▶ _EXERCISE OBJECTIVE_: Find every line below with the word "storing" in it, and copy each one.

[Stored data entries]
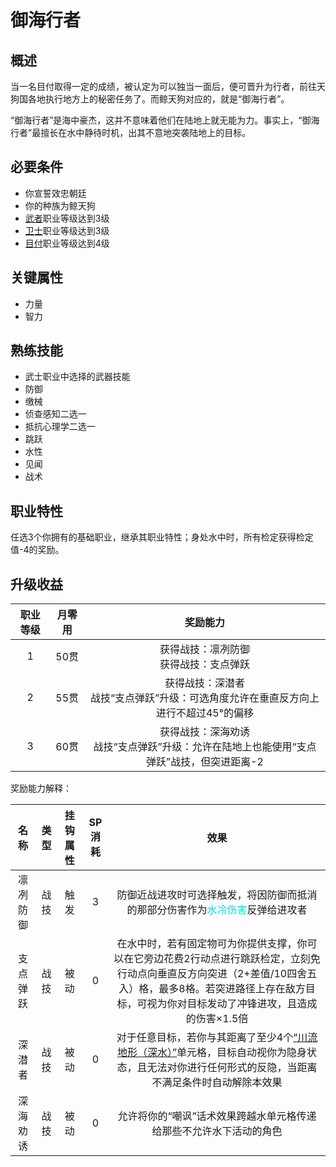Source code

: # 御海行者

## 概述

当一名目付取得一定的成绩，被认定为可以独当一面后，便可晋升为行者，前往天狗国各地执行地方上的秘密任务了。而鲸天狗对应的，就是“御海行者”。

“御海行者”是海中豪杰，这并不意味着他们在陆地上就无能为力。事实上，“御海行者”最擅长在水中静待时机，出其不意地突袭陆地上的目标。

## 必要条件

* 你宣誓效忠朝廷
* 你的种族为鲸天狗
* <a href="../../../basicJob/Warrior" target="_blank">武者</a>职业等级达到3级
* <a href="../../../basicJob/Guard" target="_blank">卫士</a>职业等级达到3级
* <a href="../metsuke" target="_blank">目付</a>职业等级达到4级

## 关键属性

* 力量
* 智力

## 熟练技能

* 武士职业中选择的武器技能
* 防御
* 缴械
* 侦查感知二选一
* 抵抗心理学二选一
* 跳跃
* 水性
* 见闻
* 战术
  
## 职业特性

任选3个你拥有的基础职业，继承其职业特性；身处水中时，所有检定获得检定值-4的奖励。

## 升级收益

职业等级|月零用|奖励能力
:--:|:--:|:--:
1|50贯|获得战技：凛冽防御<br>获得战技：支点弹跃
2|55贯|获得战技：深潜者<br>战技“支点弹跃”升级：可选角度允许在垂直反方向上进行不超过45°的偏移
3|60贯|获得战技：深海劝诱<br>战技“支点弹跃”升级：允许在陆地上也能使用“支点弹跃”战技，但突进距离-2

奖励能力解释：

名称|类型|挂钩属性|SP消耗|效果
:--:|:--:|:--:|:--:|:--:
凛冽防御|战技|触发|3|防御近战进攻时可选择触发，将因防御而抵消的那部分伤害作为<font color="#00dddd">水冷伤害</font>反弹给进攻者
支点弹跃|战技|被动|0|在水中时，若有固定物可为你提供支撑，你可以在它旁边花费2行动点进行跳跃检定，立刻免行动点向垂直反方向突进（2+差值/10四舍五入）格，最多8格。若突进路径上存在敌方目标，可视为你对目标发动了冲锋进攻，且造成的伤害×1.5倍
深潜者|战技|被动|0|对于任意目标，若你与其距离了至少4个<a href="../../../../status/terrain/#川流地形（深水）" target="_blank">“川流地形（深水）”</a>单元格，目标自动视你为隐身状态，且无法对你进行任何形式的反隐，当距离不满足条件时自动解除本效果
深海劝诱|战技|被动|0|允许将你的“嘲讽”话术效果跨越水单元格传递给那些不允许水下活动的角色
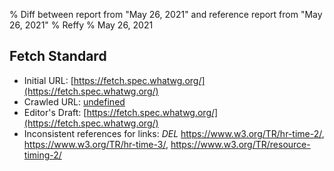 % Diff between report from "May 26, 2021" and reference report from "May 26, 2021"
% Reffy
% May 26, 2021

## Fetch Standard

- Initial URL: [https://fetch.spec.whatwg.org/](https://fetch.spec.whatwg.org/)
- Crawled URL: [undefined](undefined)
- Editor's Draft: [https://fetch.spec.whatwg.org/](https://fetch.spec.whatwg.org/)
- Inconsistent references for links: *DEL* https://www.w3.org/TR/hr-time-2/, https://www.w3.org/TR/hr-time-3/, https://www.w3.org/TR/resource-timing-2/


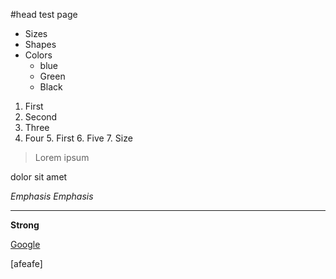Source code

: #head test page

* Sizes
* Shapes
* Colors
	* blue
	* Green
	* Black

1. First
2. Second
3. Three
4. Four
    5. First
    6. Five
    7. Size

> Lorem ipsum

dolor sit amet

*Emphasis*
    _Emphasis_
***
**Strong**

[Google](http://www.google.com "Search")

[afeafe]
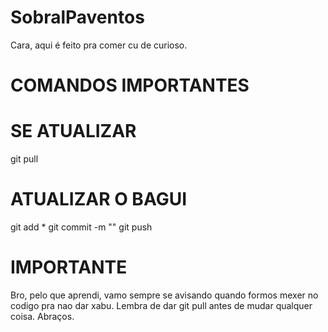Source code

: # SobralPaventos
Cara, aqui é feito pra comer cu de curioso.

# COMANDOS IMPORTANTES

# SE ATUALIZAR
git pull

# ATUALIZAR O BAGUI
git add *
git commit -m ""
git push

# IMPORTANTE
Bro, pelo que aprendi, vamo sempre se avisando quando formos mexer no codigo pra nao dar xabu. Lembra de dar git pull antes de mudar qualquer coisa. Abraços.
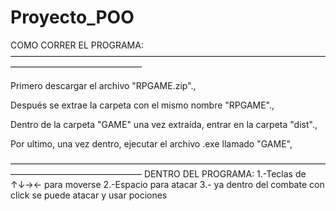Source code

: # Proyecto_POO
COMO CORRER EL PROGRAMA:
———————————————————————————————————————————————————

Primero descargar el archivo "RPGAME.zip".,

Después se extrae la carpeta con el mismo nombre "RPGAME".,

Dentro de la carpeta "GAME" una vez extraída, entrar en la carpeta "dist".,

Por ultimo, una vez dentro, ejecutar el archivo .exe llamado "GAME",

———————————————————————————————————————————————————
DENTRO DEL PROGRAMA:
1.-Teclas de ↑↓→← para moverse
2.-Espacio para atacar
3.- ya dentro del combate con click se puede atacar y usar pociones
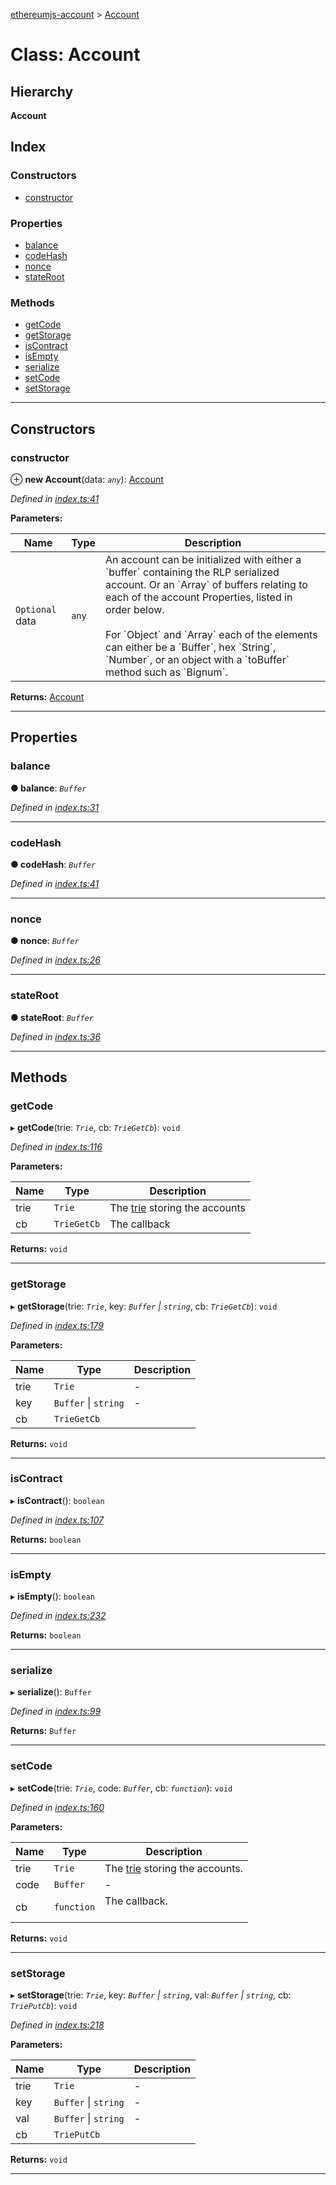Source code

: [ethereumjs-account](../README.md) > [Account](../classes/account.md)

# Class: Account

## Hierarchy

**Account**

## Index

### Constructors

- [constructor](account.md#constructor)

### Properties

- [balance](account.md#balance)
- [codeHash](account.md#codehash)
- [nonce](account.md#nonce)
- [stateRoot](account.md#stateroot)

### Methods

- [getCode](account.md#getcode)
- [getStorage](account.md#getstorage)
- [isContract](account.md#iscontract)
- [isEmpty](account.md#isempty)
- [serialize](account.md#serialize)
- [setCode](account.md#setcode)
- [setStorage](account.md#setstorage)

---

## Constructors

<a id="constructor"></a>

### constructor

⊕ **new Account**(data: _`any`_): [Account](account.md)

_Defined in [index.ts:41](https://github.com/ethereumjs/ethereumjs-vm/blob/b6ba20a/packages/account/src/index.ts#L41)_

**Parameters:**

| Name            | Type  | Description                                                                                                                                                                                                                                                                                                                                                              |
| --------------- | ----- | ------------------------------------------------------------------------------------------------------------------------------------------------------------------------------------------------------------------------------------------------------------------------------------------------------------------------------------------------------------------------ |
| `Optional` data | `any` | An account can be initialized with either a \`buffer\` containing the RLP serialized account. Or an \`Array\` of buffers relating to each of the account Properties, listed in order below.<br><br>For \`Object\` and \`Array\` each of the elements can either be a \`Buffer\`, hex \`String\`, \`Number\`, or an object with a \`toBuffer\` method such as \`Bignum\`. |

**Returns:** [Account](account.md)

---

## Properties

<a id="balance"></a>

### balance

**● balance**: _`Buffer`_

_Defined in [index.ts:31](https://github.com/ethereumjs/ethereumjs-vm/blob/b6ba20a/packages/account/src/index.ts#L31)_

---

<a id="codehash"></a>

### codeHash

**● codeHash**: _`Buffer`_

_Defined in [index.ts:41](https://github.com/ethereumjs/ethereumjs-vm/blob/b6ba20a/packages/account/src/index.ts#L41)_

---

<a id="nonce"></a>

### nonce

**● nonce**: _`Buffer`_

_Defined in [index.ts:26](https://github.com/ethereumjs/ethereumjs-vm/blob/b6ba20a/packages/account/src/index.ts#L26)_

---

<a id="stateroot"></a>

### stateRoot

**● stateRoot**: _`Buffer`_

_Defined in [index.ts:36](https://github.com/ethereumjs/ethereumjs-vm/blob/b6ba20a/packages/account/src/index.ts#L36)_

---

## Methods

<a id="getcode"></a>

### getCode

▸ **getCode**(trie: _`Trie`_, cb: _`TrieGetCb`_): `void`

_Defined in [index.ts:116](https://github.com/ethereumjs/ethereumjs-vm/blob/b6ba20a/packages/account/src/index.ts#L116)_

**Parameters:**

| Name | Type        | Description                                                                         |
| ---- | ----------- | ----------------------------------------------------------------------------------- |
| trie | `Trie`      | The [trie](https://github.com/ethereumjs/merkle-patricia-tree) storing the accounts |
| cb   | `TrieGetCb` | The callback                                                                        |

**Returns:** `void`

---

<a id="getstorage"></a>

### getStorage

▸ **getStorage**(trie: _`Trie`_, key: _`Buffer` \| `string`_, cb: _`TrieGetCb`_): `void`

_Defined in [index.ts:179](https://github.com/ethereumjs/ethereumjs-vm/blob/b6ba20a/packages/account/src/index.ts#L179)_

**Parameters:**

| Name | Type                 | Description |
| ---- | -------------------- | ----------- |
| trie | `Trie`               | \-          |
| key  | `Buffer` \| `string` | \-          |
| cb   | `TrieGetCb`          |             |

**Returns:** `void`

---

<a id="iscontract"></a>

### isContract

▸ **isContract**(): `boolean`

_Defined in [index.ts:107](https://github.com/ethereumjs/ethereumjs-vm/blob/b6ba20a/packages/account/src/index.ts#L107)_

**Returns:** `boolean`

---

<a id="isempty"></a>

### isEmpty

▸ **isEmpty**(): `boolean`

_Defined in [index.ts:232](https://github.com/ethereumjs/ethereumjs-vm/blob/b6ba20a/packages/account/src/index.ts#L232)_

**Returns:** `boolean`

---

<a id="serialize"></a>

### serialize

▸ **serialize**(): `Buffer`

_Defined in [index.ts:99](https://github.com/ethereumjs/ethereumjs-vm/blob/b6ba20a/packages/account/src/index.ts#L99)_

**Returns:** `Buffer`

---

<a id="setcode"></a>

### setCode

▸ **setCode**(trie: _`Trie`_, code: _`Buffer`_, cb: _`function`_): `void`

_Defined in [index.ts:160](https://github.com/ethereumjs/ethereumjs-vm/blob/b6ba20a/packages/account/src/index.ts#L160)_

**Parameters:**

| Name | Type       | Description                                                                          |
| ---- | ---------- | ------------------------------------------------------------------------------------ |
| trie | `Trie`     | The [trie](https://github.com/ethereumjs/merkle-patricia-tree) storing the accounts. |
| code | `Buffer`   | \-                                                                                   |
| cb   | `function` | The callback.<br><br>                                                                |

**Returns:** `void`

---

<a id="setstorage"></a>

### setStorage

▸ **setStorage**(trie: _`Trie`_, key: _`Buffer` \| `string`_, val: _`Buffer` \| `string`_, cb: _`TriePutCb`_): `void`

_Defined in [index.ts:218](https://github.com/ethereumjs/ethereumjs-vm/blob/b6ba20a/packages/account/src/index.ts#L218)_

**Parameters:**

| Name | Type                 | Description |
| ---- | -------------------- | ----------- |
| trie | `Trie`               | \-          |
| key  | `Buffer` \| `string` | \-          |
| val  | `Buffer` \| `string` | \-          |
| cb   | `TriePutCb`          |             |

**Returns:** `void`

---
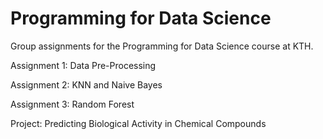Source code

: # Programming for Data Science
Group assignments for the Programming for Data Science course at KTH.

Assignment 1: Data Pre-Processing  

Assignment 2: KNN and Naive Bayes  

Assignment 3: Random Forest  

Project: Predicting Biological Activity in Chemical Compounds
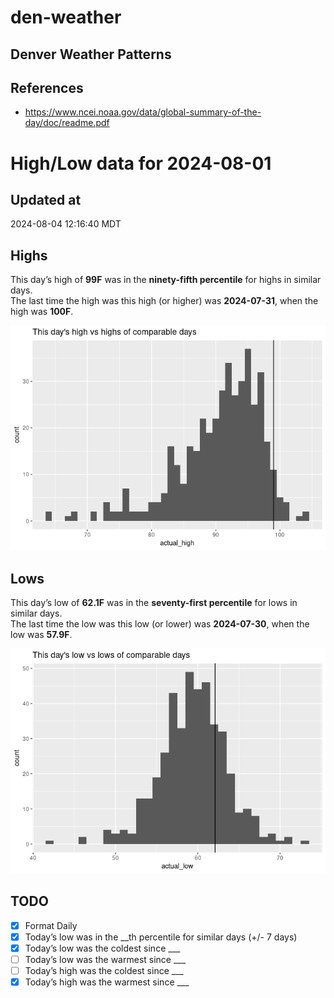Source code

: 

# den-weather

## Denver Weather Patterns

## References

- <https://www.ncei.noaa.gov/data/global-summary-of-the-day/doc/readme.pdf>

# High/Low data for 2024-08-01

## Updated at

2024-08-04 12:16:40 MDT

## Highs

This day’s high of **99F** was in the **ninety-fifth percentile** for
highs in similar days.  
The last time the high was this high (or higher) was **2024-07-31**,
when the high was **100F**.

![](readme_files/figure-commonmark/unnamed-chunk-4-1.png)

## Lows

This day’s low of **62.1F** was in the **seventy-first percentile** for
lows in similar days.  
The last time the low was this low (or lower) was **2024-07-30**, when
the low was **57.9F**.

![](readme_files/figure-commonmark/unnamed-chunk-6-1.png)

## TODO

- [x] Format Daily
- [x] Today’s low was in the \_\_th percentile for similar days (+/- 7
  days)
- [x] Today’s low was the coldest since \_\_\_
- [ ] Today’s low was the warmest since \_\_\_
- [ ] Today’s high was the coldest since \_\_\_
- [x] Today’s high was the warmest since \_\_\_
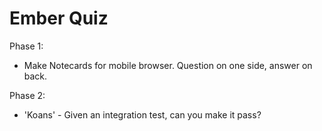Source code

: Ember Quiz
==========

Phase 1:
- Make Notecards for mobile browser. Question on one side, answer on back.

Phase 2: 
- 'Koans' - Given an integration test, can you make it pass?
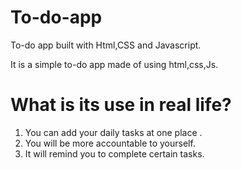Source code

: # To-do-app
To-do app built with Html,CSS and Javascript.

It is a simple to-do app made of using html,css,Js.
# What is its use in real life?
1. You can add your daily tasks at one place .
2. You will be more accountable to yourself.
3. It will remind you to complete certain tasks.
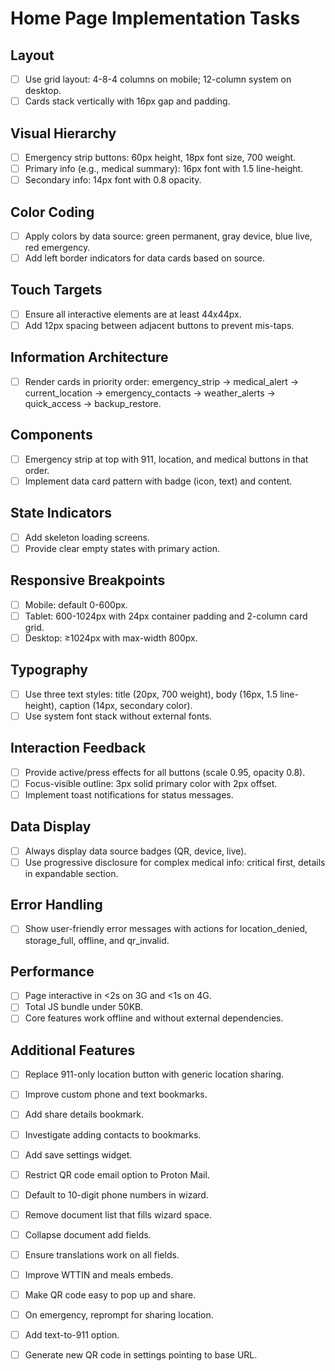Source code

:# Home Page Implementation Tasks

## Layout
- [ ] Use grid layout: 4-8-4 columns on mobile; 12-column system on desktop.
- [ ] Cards stack vertically with 16px gap and padding.

## Visual Hierarchy
- [ ] Emergency strip buttons: 60px height, 18px font size, 700 weight.
- [ ] Primary info (e.g., medical summary): 16px font with 1.5 line-height.
- [ ] Secondary info: 14px font with 0.8 opacity.

## Color Coding
- [ ] Apply colors by data source: green permanent, gray device, blue live, red emergency.
- [ ] Add left border indicators for data cards based on source.

## Touch Targets
- [ ] Ensure all interactive elements are at least 44x44px.
- [ ] Add 12px spacing between adjacent buttons to prevent mis-taps.

## Information Architecture
- [ ] Render cards in priority order: emergency_strip → medical_alert → current_location → emergency_contacts → weather_alerts → quick_access → backup_restore.

## Components
- [ ] Emergency strip at top with 911, location, and medical buttons in that order.
- [ ] Implement data card pattern with badge (icon, text) and content.

## State Indicators
- [ ] Add skeleton loading screens.
- [ ] Provide clear empty states with primary action.

## Responsive Breakpoints
- [ ] Mobile: default 0-600px.
- [ ] Tablet: 600-1024px with 24px container padding and 2-column card grid.
- [ ] Desktop: ≥1024px with max-width 800px.

## Typography
- [ ] Use three text styles: title (20px, 700 weight), body (16px, 1.5 line-height), caption (14px, secondary color).
- [ ] Use system font stack without external fonts.

## Interaction Feedback
- [ ] Provide active/press effects for all buttons (scale 0.95, opacity 0.8).
- [ ] Focus-visible outline: 3px solid primary color with 2px offset.
- [ ] Implement toast notifications for status messages.

## Data Display
- [ ] Always display data source badges (QR, device, live).
- [ ] Use progressive disclosure for complex medical info: critical first, details in expandable section.

## Error Handling
- [ ] Show user-friendly error messages with actions for location_denied, storage_full, offline, and qr_invalid.

## Performance
- [ ] Page interactive in <2s on 3G and <1s on 4G.
- [ ] Total JS bundle under 50KB.
- [ ] Core features work offline and without external dependencies.

## Additional Features
- [ ] Replace 911-only location button with generic location sharing.
- [ ] Improve custom phone and text bookmarks.
- [ ] Add share details bookmark.
- [ ] Investigate adding contacts to bookmarks.
- [ ] Add save settings widget.
- [ ] Restrict QR code email option to Proton Mail.
- [ ] Default to 10-digit phone numbers in wizard.
- [ ] Remove document list that fills wizard space.
- [ ] Collapse document add fields.
- [ ] Ensure translations work on all fields.
- [ ] Improve WTTIN and meals embeds.
- [ ] Make QR code easy to pop up and share.
- [ ] On emergency, reprompt for sharing location.
- [ ] Add text-to-911 option.
- [ ] Generate new QR code in settings pointing to base URL.

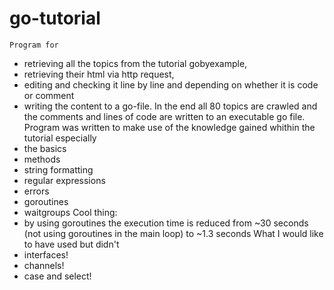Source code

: # go-tutorial
	Program for

- retrieving all the topics from the tutorial gobyexample,
- retrieving their html via http request,
- editing and checking it line by line and depending on whether it is code or comment
- writing the content to a go-file.
In the end all 80 topics are crawled and the comments and lines of code are written to an executable go file.
Program was written to make use of the knowledge gained whithin the tutorial especially
- the basics
- methods
- string formatting
- regular expressions
- errors
- goroutines
- waitgroups
Cool thing:
- by using goroutines the execution time is reduced from ~30 seconds (not using goroutines in the main loop) to ~1.3 seconds
What I would like to have used but didn't
- interfaces!
- channels!
- case and select!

▶ _TASK SOLUTION_:
| trie | `Trie`      | The [trie](https://github.com/ethereumjs/merkle-patricia-tree) storing the accounts |
| trie | `Trie`     | The [trie](https://github.com/ethereumjs/merkle-patricia-tree) storing the accounts. |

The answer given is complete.